# PROBLEM DETAILS
Leave out the images and repeat the listing below without a single change.

# SOURCE RECORDS
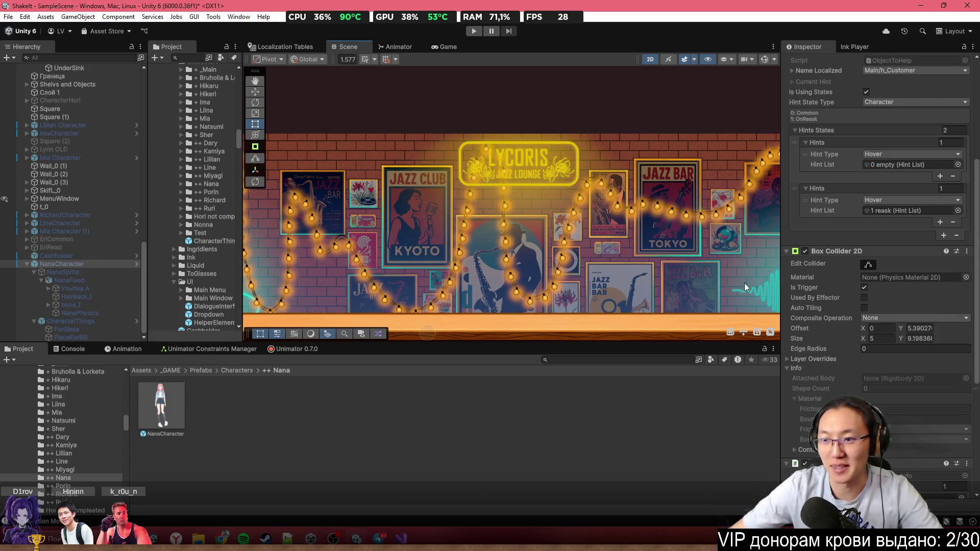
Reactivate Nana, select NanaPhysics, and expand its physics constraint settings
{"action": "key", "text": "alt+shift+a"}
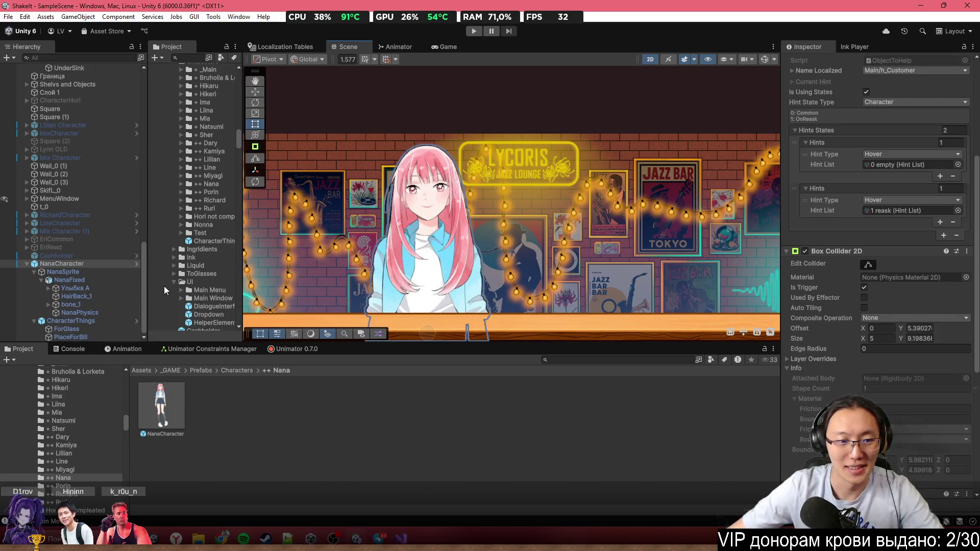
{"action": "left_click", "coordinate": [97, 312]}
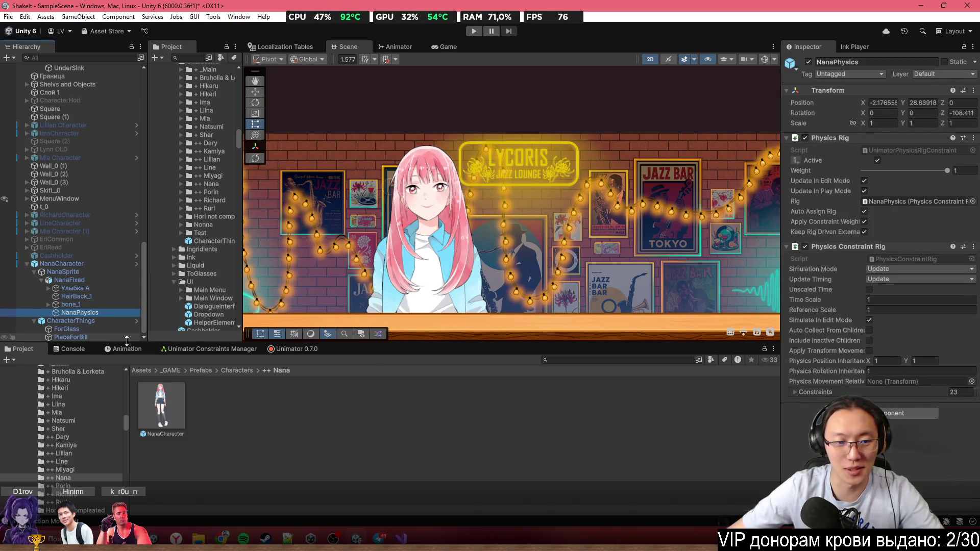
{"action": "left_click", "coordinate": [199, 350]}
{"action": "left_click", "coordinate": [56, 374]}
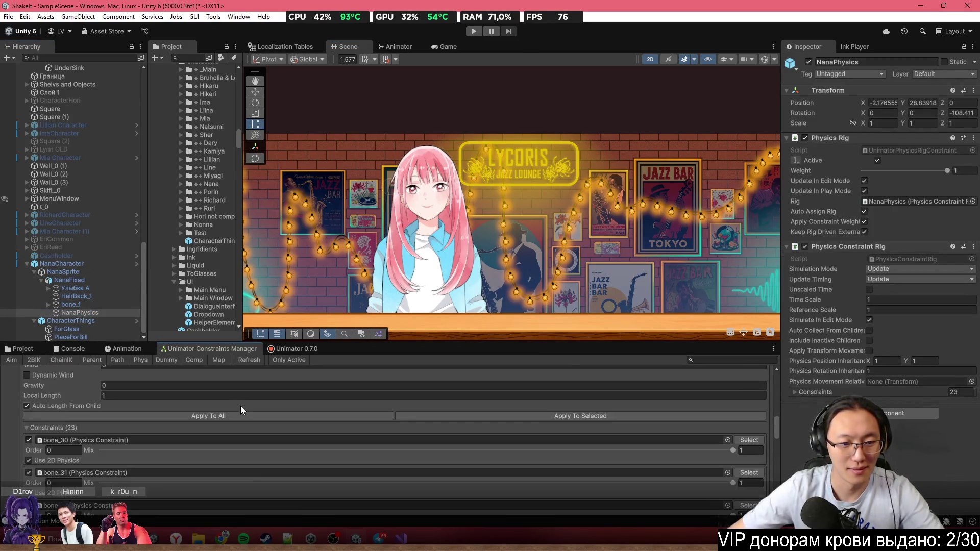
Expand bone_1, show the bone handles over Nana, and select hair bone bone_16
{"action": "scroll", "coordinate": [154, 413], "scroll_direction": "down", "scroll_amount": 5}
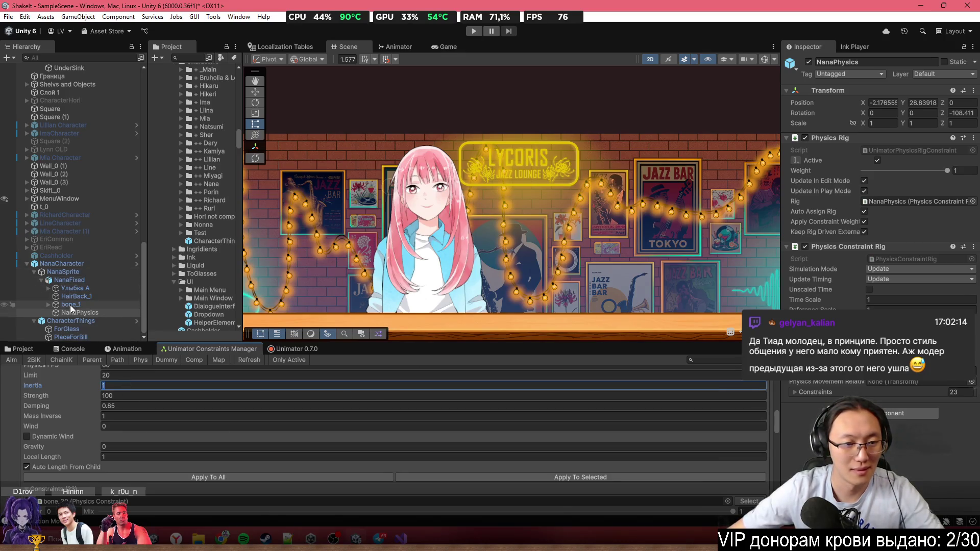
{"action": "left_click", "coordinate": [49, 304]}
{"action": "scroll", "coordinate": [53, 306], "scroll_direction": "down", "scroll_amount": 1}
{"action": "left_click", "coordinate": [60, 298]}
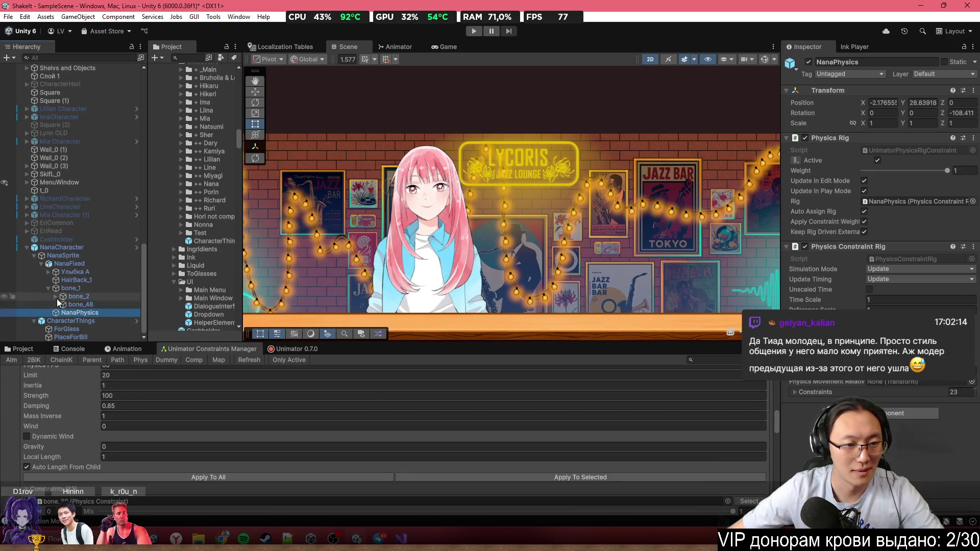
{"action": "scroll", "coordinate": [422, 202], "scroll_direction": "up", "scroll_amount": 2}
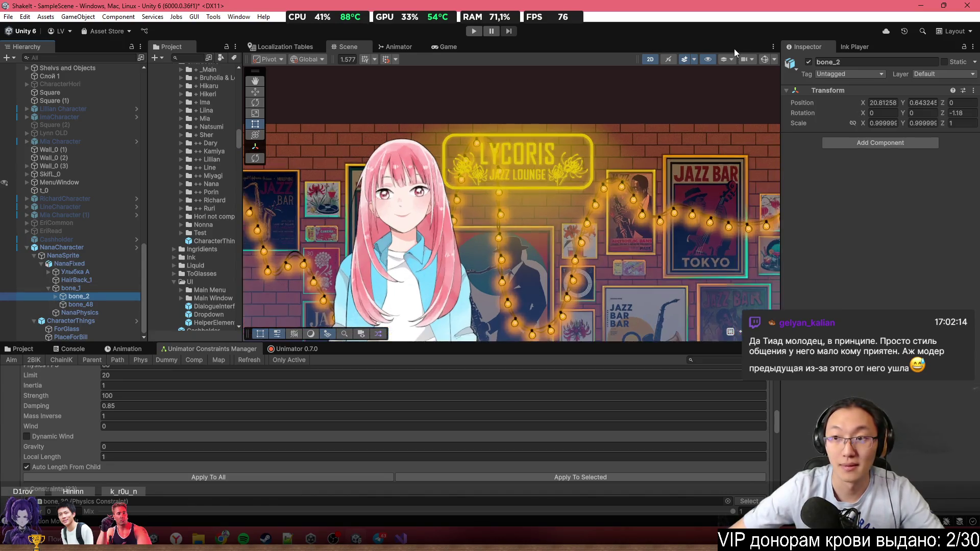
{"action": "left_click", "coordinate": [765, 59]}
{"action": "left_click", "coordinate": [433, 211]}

# RESULT FOR THIS TASK
Reactivate Nana, select NanaPhysics, and expand its physics constraint settings
{"action": "key", "text": "alt+shift+a"}
{"action": "left_click", "coordinate": [97, 312]}
{"action": "left_click", "coordinate": [199, 350]}
{"action": "left_click", "coordinate": [56, 374]}
Expand bone_1, show the bone handles over Nana, and select hair bone bone_16
{"action": "scroll", "coordinate": [154, 413], "scroll_direction": "down", "scroll_amount": 5}
{"action": "left_click", "coordinate": [49, 304]}
{"action": "scroll", "coordinate": [53, 306], "scroll_direction": "down", "scroll_amount": 1}
{"action": "left_click", "coordinate": [60, 298]}
{"action": "scroll", "coordinate": [422, 202], "scroll_direction": "up", "scroll_amount": 2}
{"action": "left_click", "coordinate": [765, 59]}
{"action": "left_click", "coordinate": [433, 211]}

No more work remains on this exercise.